前より肉が付いた気がしてからかっていたが俺の勘違いだったのか?
心配して聞いてみれば単に野菜が食えなかったらしい。
そんなんで森で暮らし始めたらこいつはどうするつもりなんだ?
俺は心配になって必要なら届けてやると約束してしまった。森でこいつが暮らすならやはり俺も早めにここを引き払って森に入ってもいいか。
そんな事を考えているとあゆみが街での事を聞いてきた。
俺はなるべく詳しく貧民が押し寄せて来た状況や、キールのした対応、そして麦の収穫で道具が役に立ったり風車づくりが思いの他大変だったことを話した。
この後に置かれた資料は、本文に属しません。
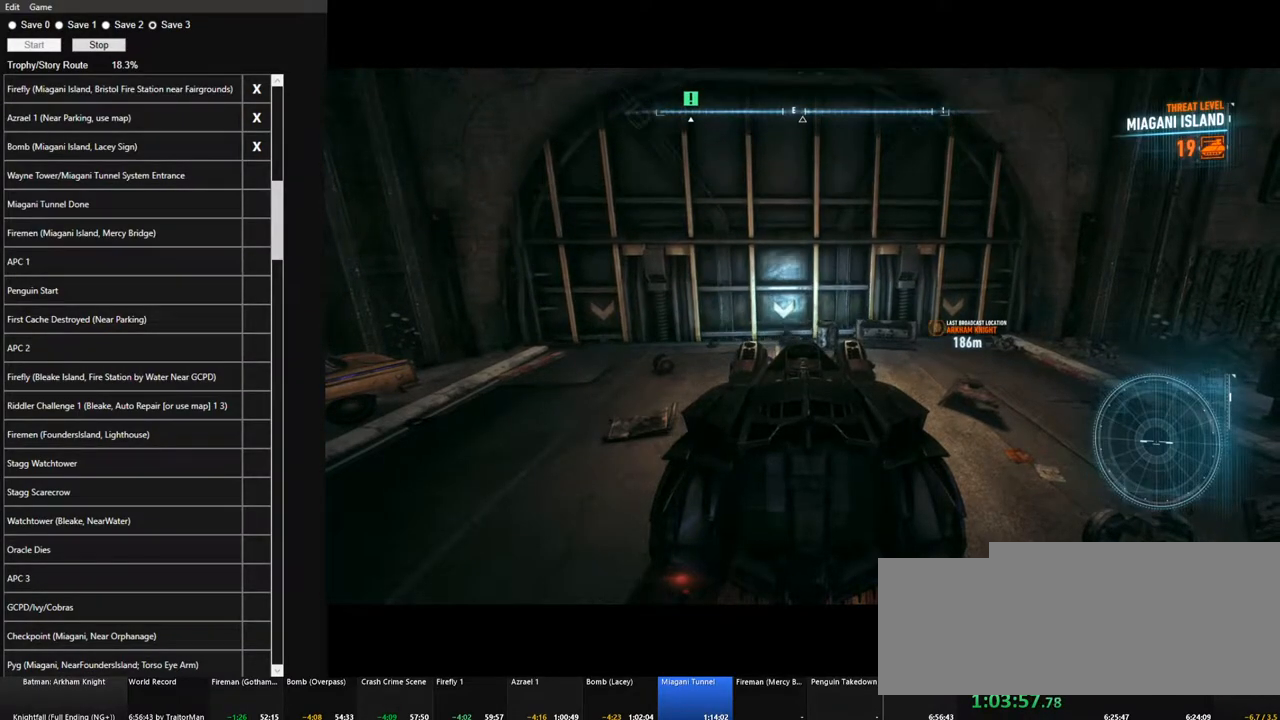
{"keys": [], "mouse": [], "mouse_move": "still", "events": [[84, "mouse_left", "up"], [167, "mouse_left", "down"], [267, "mouse_left", "up"], [367, "mouse_left", "down"], [450, "mouse_left", "up"]]}
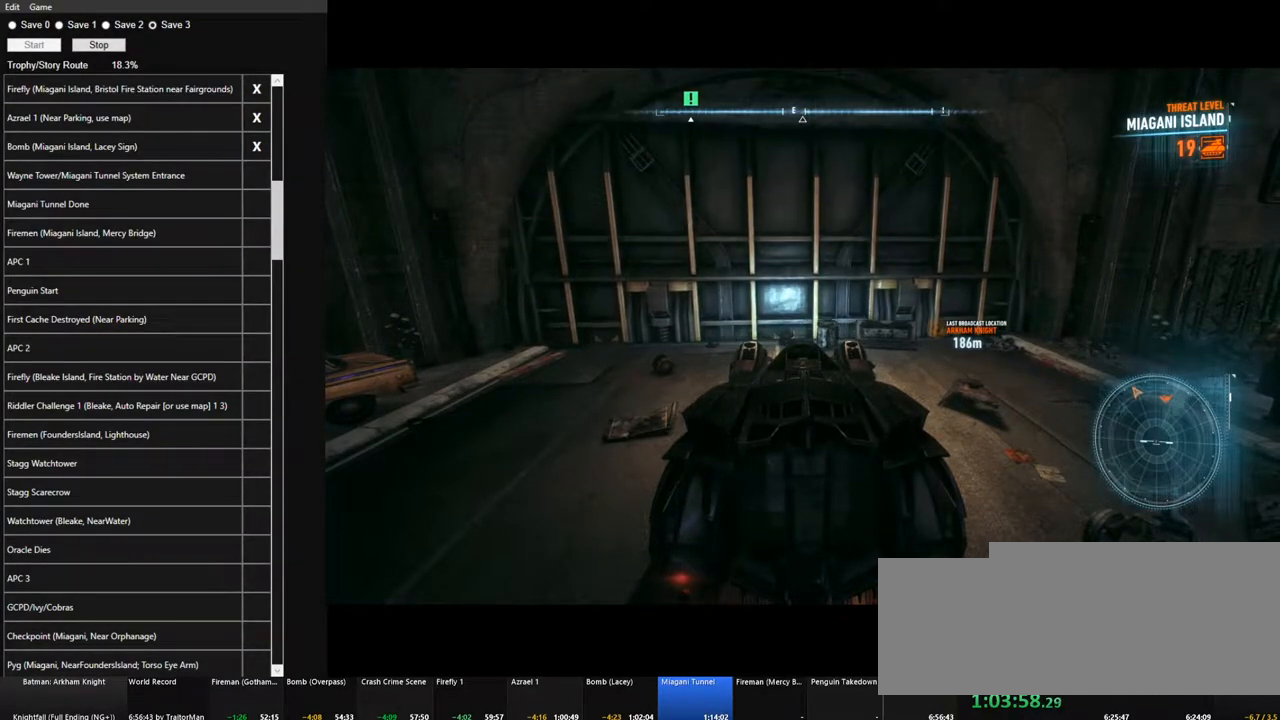
{"keys": [], "mouse": ["left"], "mouse_move": "still", "events": [[50, "mouse_left", "down"]]}
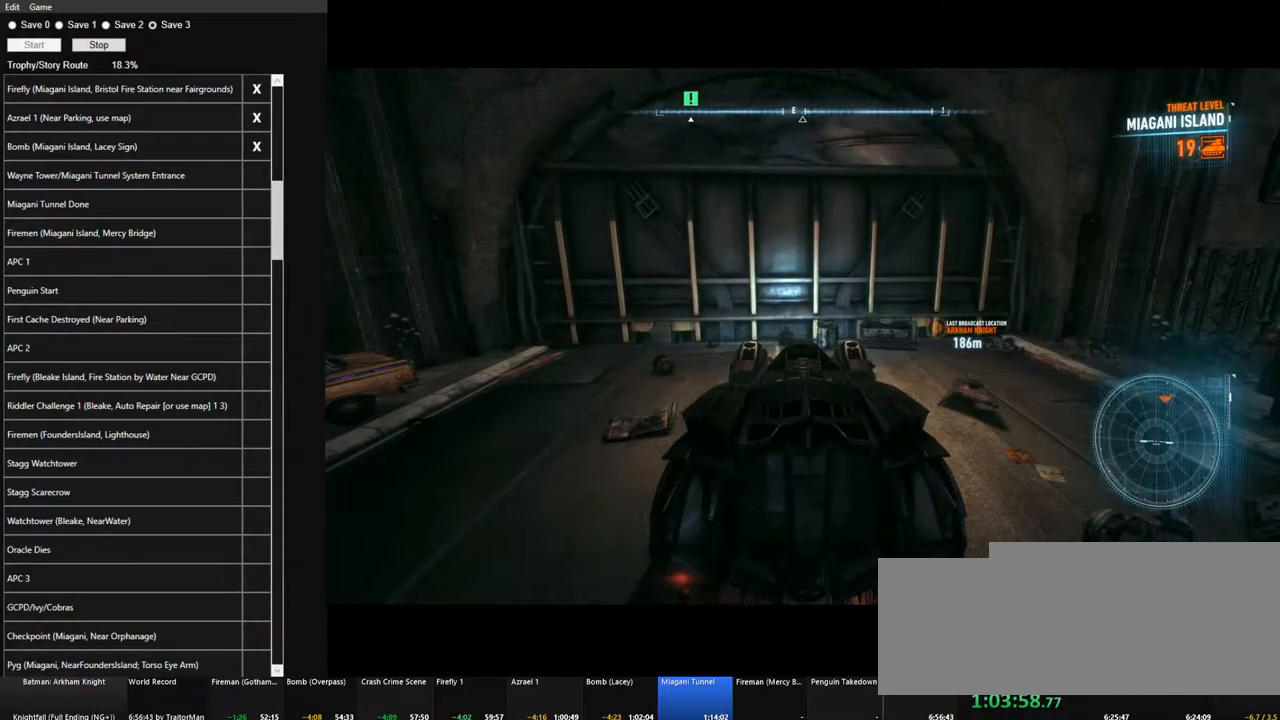
{"keys": [], "mouse": ["left"], "mouse_move": "still", "events": []}
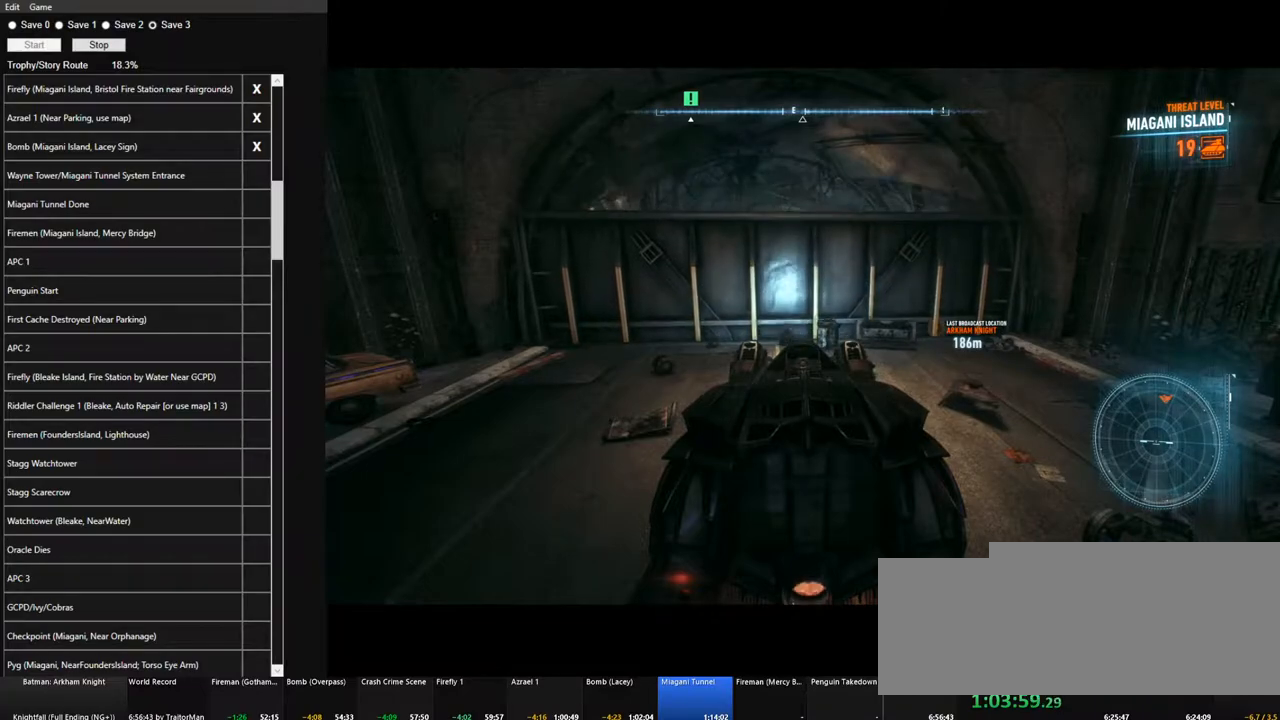
{"keys": [], "mouse": ["left"], "mouse_move": "still", "events": []}
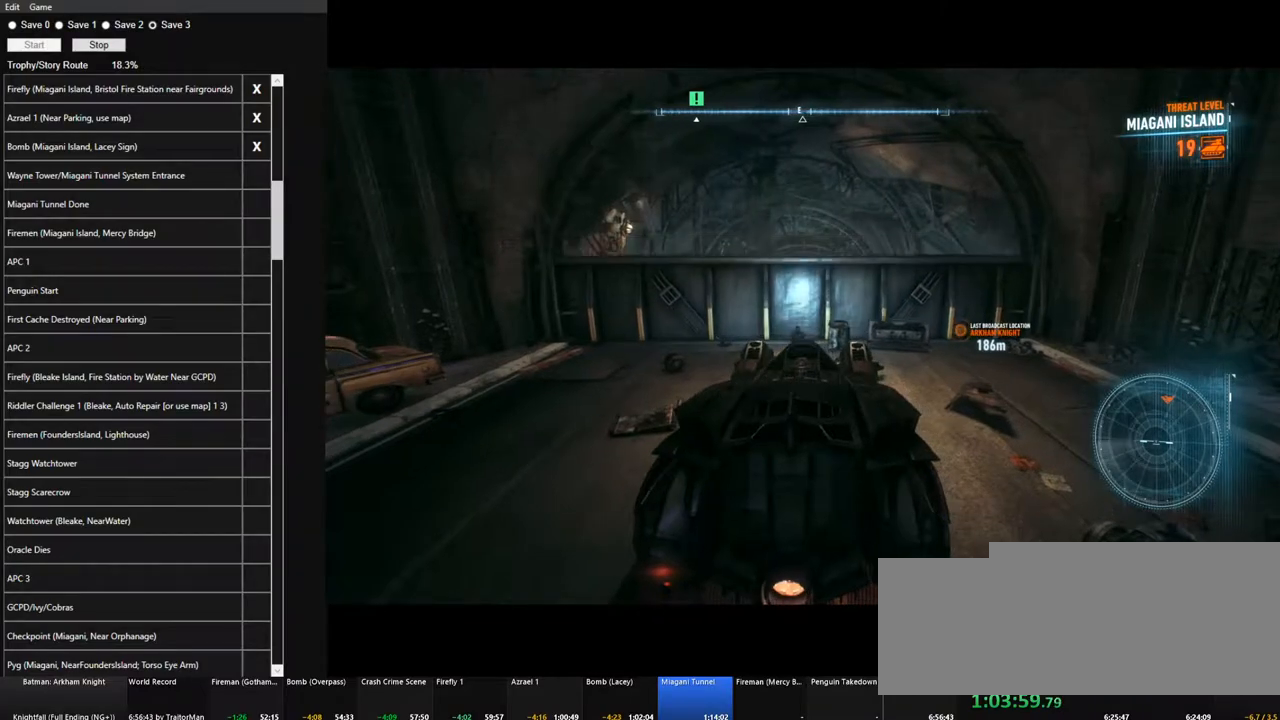
{"keys": ["w"], "mouse": ["left"], "mouse_move": "still", "events": [[434, "w", "down"]]}
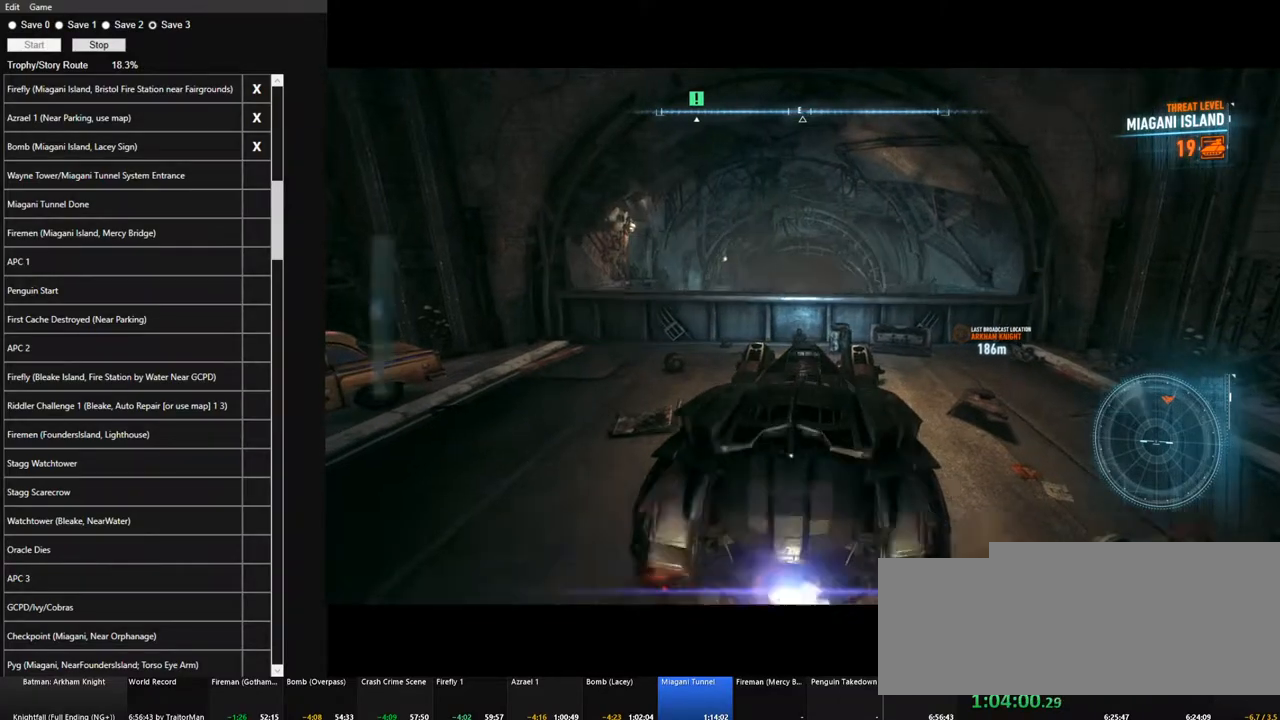
{"keys": ["w"], "mouse": ["left"], "mouse_move": "still", "events": []}
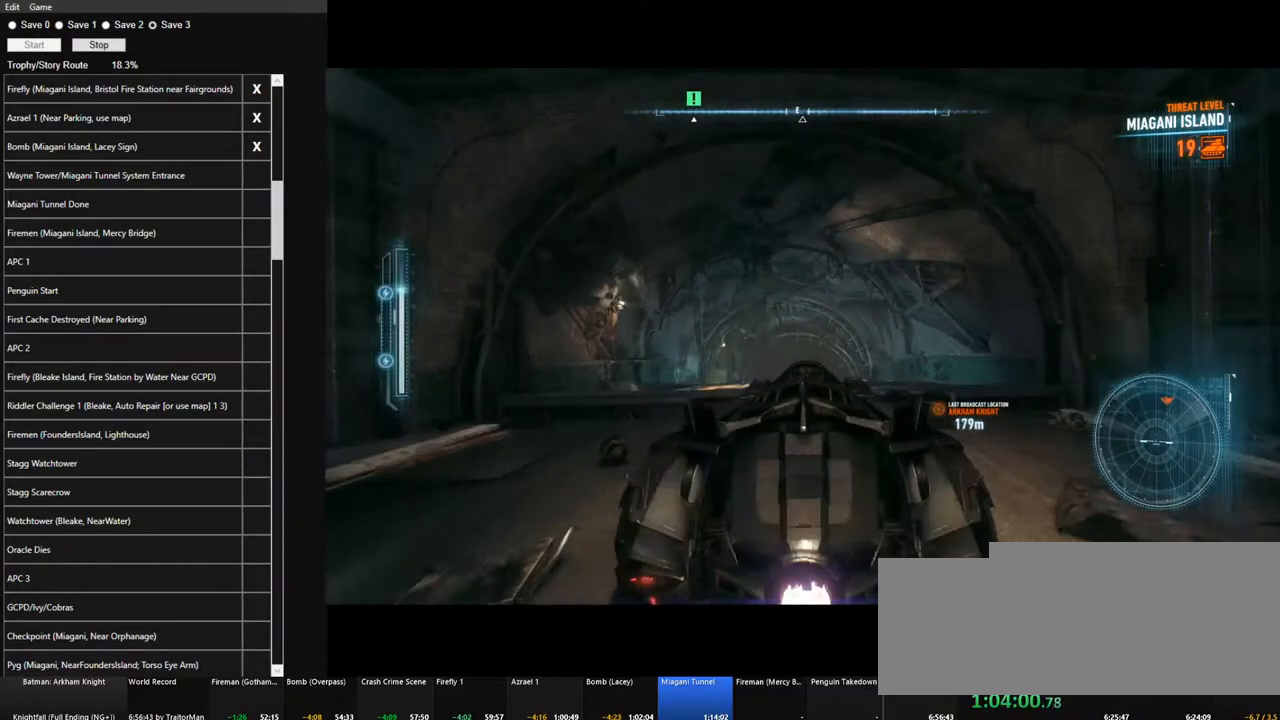
{"keys": ["w"], "mouse": ["left"], "mouse_move": "still", "events": []}
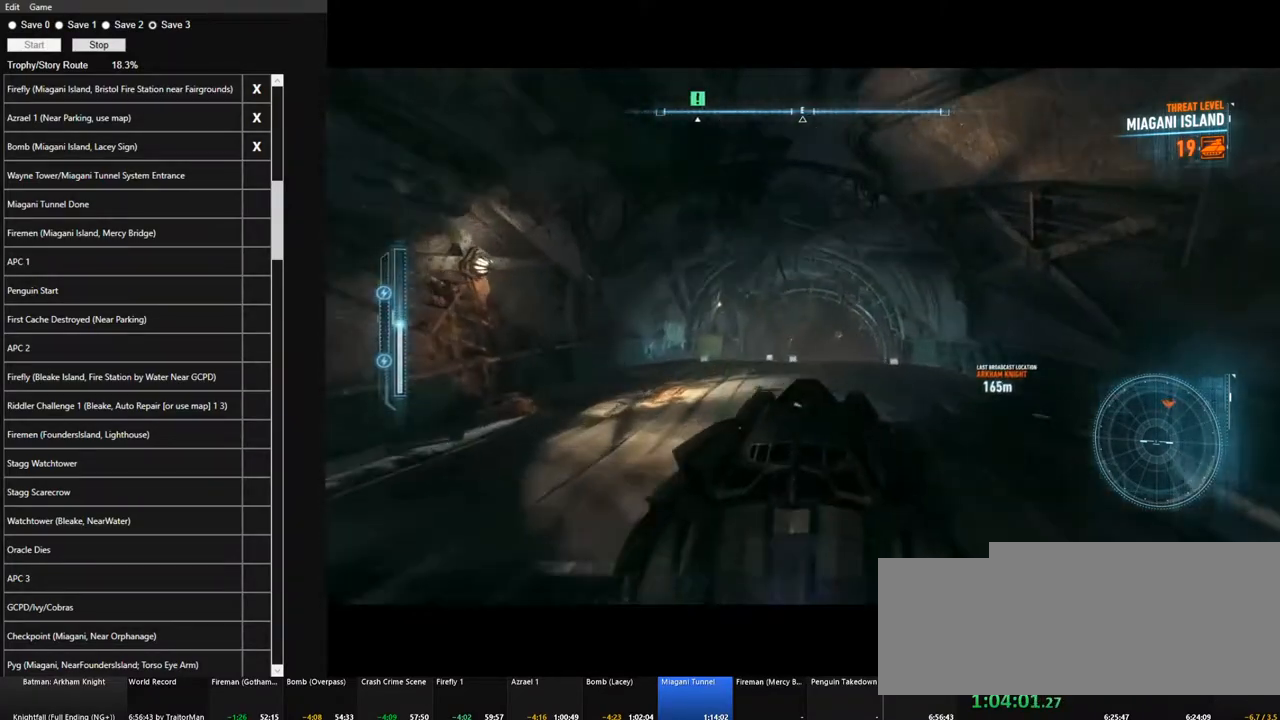
{"keys": ["w"], "mouse": ["left"], "mouse_move": "still", "events": [[234, "d", "down"], [384, "d", "up"]]}
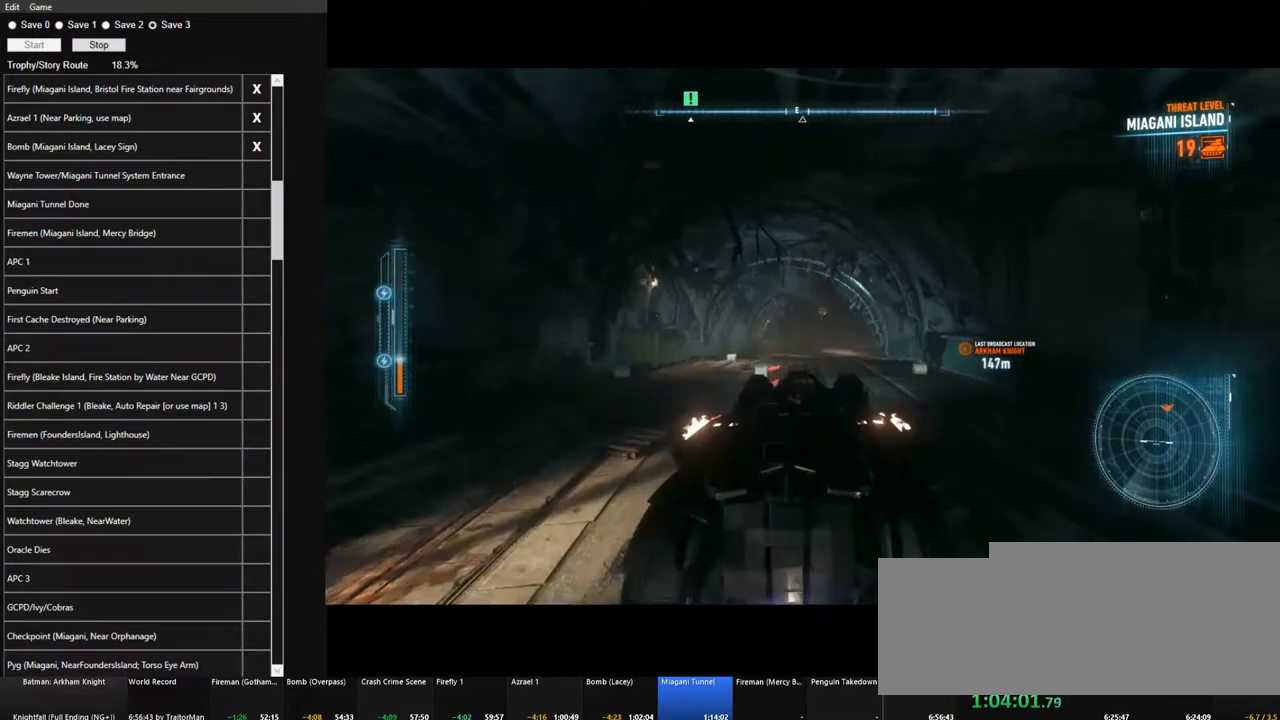
{"keys": ["w"], "mouse": ["left"], "mouse_move": "up-right", "events": []}
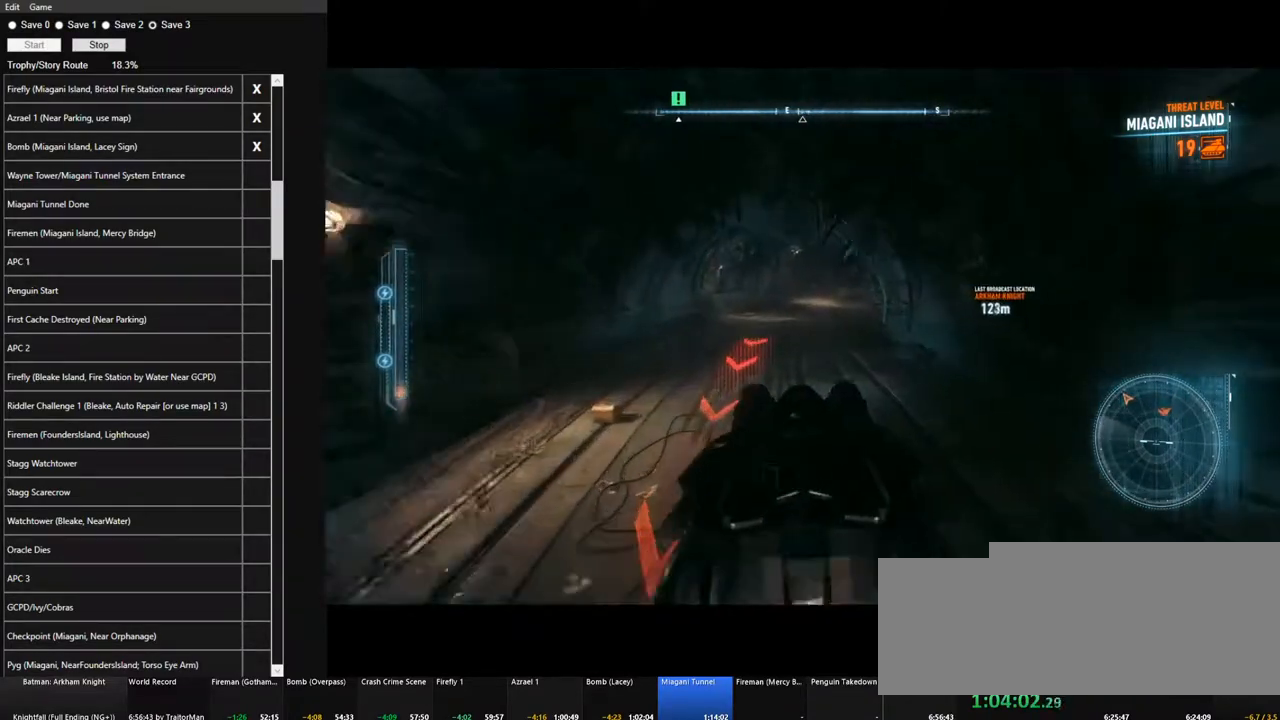
{"keys": [], "mouse": [], "mouse_move": "still", "events": [[317, "mouse_left", "up"], [367, "w", "up"]]}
「ああ、だったら森の奥の川に水車小屋作ればもっと楽かも。それならバッカス達でも管理できるね」
そう言って一人で色々考え込んでる。麦の収穫にはちょっと出遅れたがどの道脱穀の仕事はまだまだ当分掛かるだろう。水車小屋が出来れば確かに助かる。バッカス達が街に入らなくて済むのもいい。流石に街の奴らがバッカス達を受け容れるのにはまだまだ時間が必要だ。
そこでふと思い出して俺の見た夢の話をしてやった。すると驚いた事にあゆみも同じような夢を見たという。どうも俺たちは同じ夢を2日にわけて見ていたらしい。
食い終わったあゆみに新しい服があると教えてやればなんか涙ぐんで喜んでいた。こんなでも一応女だもんな。
トレイを片付けに厨房に行って戻ってくるとあゆみが小さないびきをかきながら眠っていた。まあ、仕方ないだろうな。俺はベッドの横に腰かけてあゆみを見下ろした。
やはり森での生活にはそれなりのストレスがあったんだろう。髪も以前にも増して艶が減ってるし、あちこちに擦り傷が増えていた。テリースなら治してやれるだろうな。そう思えば俺に出来る事はまだまだ少ない。自分の考えに少し落ち込んだが、すぐに考え直す。
まあいっか。あゆみも無事だったんだし、狼人族の問題も解決した。これで今日は安心して寝れる。
気づくとあゆみの横に倒れ込んで俺はほぼ一週間ぶりの泥の様な睡眠に落ち込んでいった。